Tariffs for a Growing Country

The second post on the Globalization Institute blog links to a book which contests the idea that protectionism is good for developing countries.  Yes, the currently rich countries imposed heavy tariffs when they were in the growing phase. But this does not mean that the tariffs were good for them. Rather, the tariffs themselves are evidence that a lot of trade was occurring. Note that an isolated country does not need to impose tariffs, because no one can import or export to that country anyway. It is only when the country is exposed to the outside world that domestic producers start lobbying for tariffs on imports. In the 19th century, something similar happened. New transport technologies reduced the costs of trade so much that imports suddenly became possible. It was to stop those imports that tariffs were imposed. But…

On balance, it appears that the new transport technologies were so cost-reducing that that their effects swamped those of rising European and American protectionism. 
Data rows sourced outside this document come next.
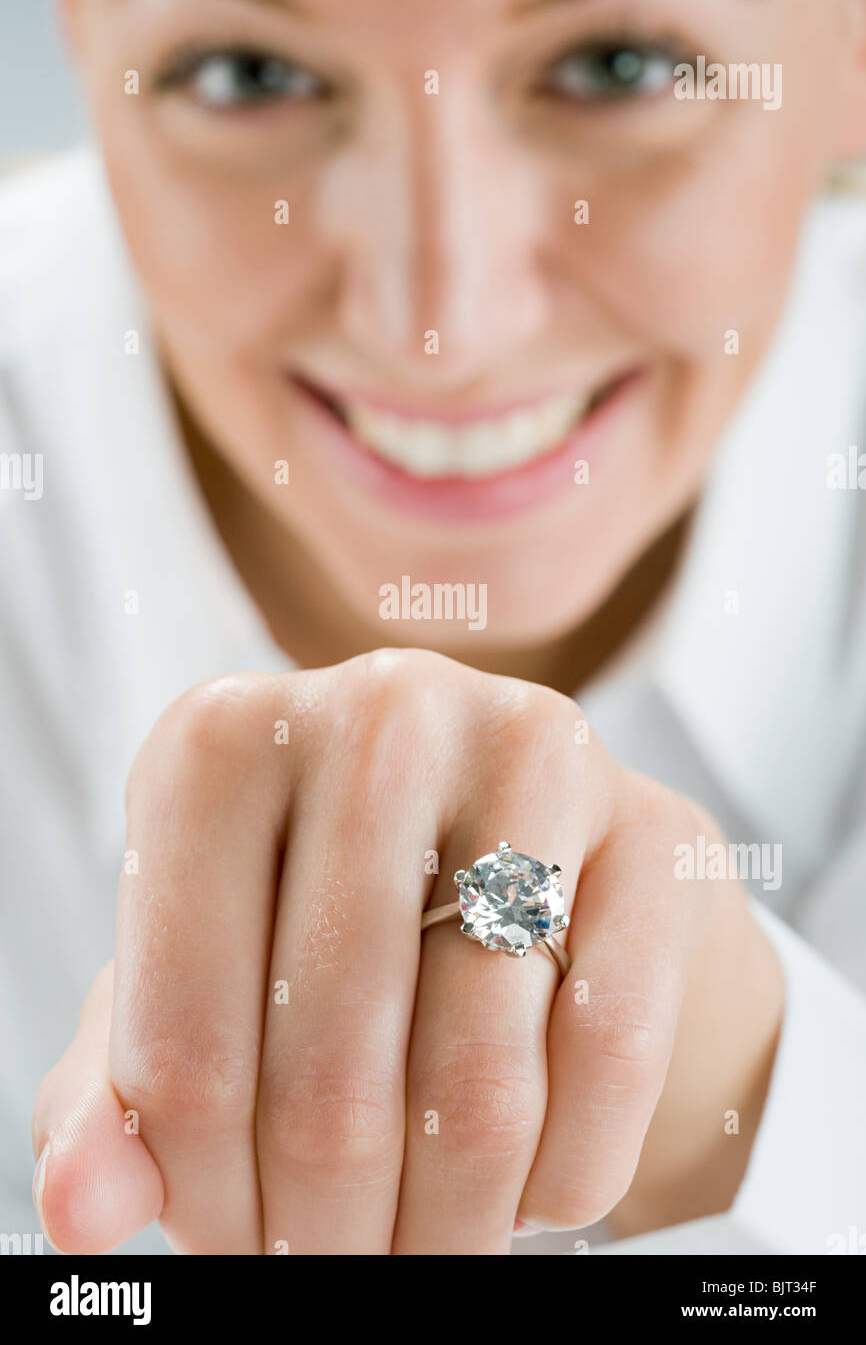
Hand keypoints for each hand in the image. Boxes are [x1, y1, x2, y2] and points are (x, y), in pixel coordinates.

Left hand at [31, 649, 782, 1253]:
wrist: (523, 854)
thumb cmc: (329, 925)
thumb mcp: (201, 990)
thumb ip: (115, 1100)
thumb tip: (83, 1206)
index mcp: (219, 748)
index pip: (178, 1042)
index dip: (202, 1194)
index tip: (234, 1244)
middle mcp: (374, 713)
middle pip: (329, 1073)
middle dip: (328, 1231)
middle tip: (334, 1270)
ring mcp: (527, 754)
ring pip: (478, 1082)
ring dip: (448, 1223)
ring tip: (427, 1245)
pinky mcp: (654, 826)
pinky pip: (610, 1055)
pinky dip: (567, 1171)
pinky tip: (531, 1186)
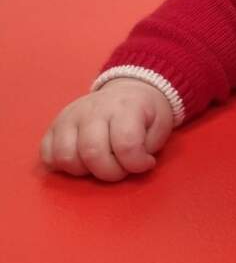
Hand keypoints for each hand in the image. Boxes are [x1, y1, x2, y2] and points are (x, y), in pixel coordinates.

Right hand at [41, 80, 174, 182]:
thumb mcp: (161, 125)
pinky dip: (62, 166)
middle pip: (92, 153)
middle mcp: (93, 109)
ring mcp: (70, 116)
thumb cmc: (146, 113)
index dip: (136, 163)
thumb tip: (132, 165)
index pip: (125, 144)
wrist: (129, 90)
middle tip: (121, 168)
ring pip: (66, 156)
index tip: (145, 163)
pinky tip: (81, 162)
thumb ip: (148, 147)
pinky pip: (47, 154)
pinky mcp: (55, 125)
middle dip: (110, 172)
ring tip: (100, 164)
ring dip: (85, 171)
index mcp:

So, nope. Trade is not bad for you, whatever your level of development.

3 thoughts on “Tariffs for a Growing Country

  1. Off topic: This is interesting. The paper by Douglas Houston of Cato, concludes, on the basis of data from 119 nations, that in countries where property rights are not clearly established, corruption can have significant expansionary effects on the economy. It further states that corrupt behaviour can affect the economy positively by substituting for bad governance.

    The paper also advises international donors thus:
    Corruption should not be indiscriminately attacked in poorly governed countries. It often is symptomatic of the poverty of legal protections. Rather than attempt to increase the cost of corrupt behavior, the appropriate policy in these circumstances is to focus on reducing the cost of engaging in legal transactions.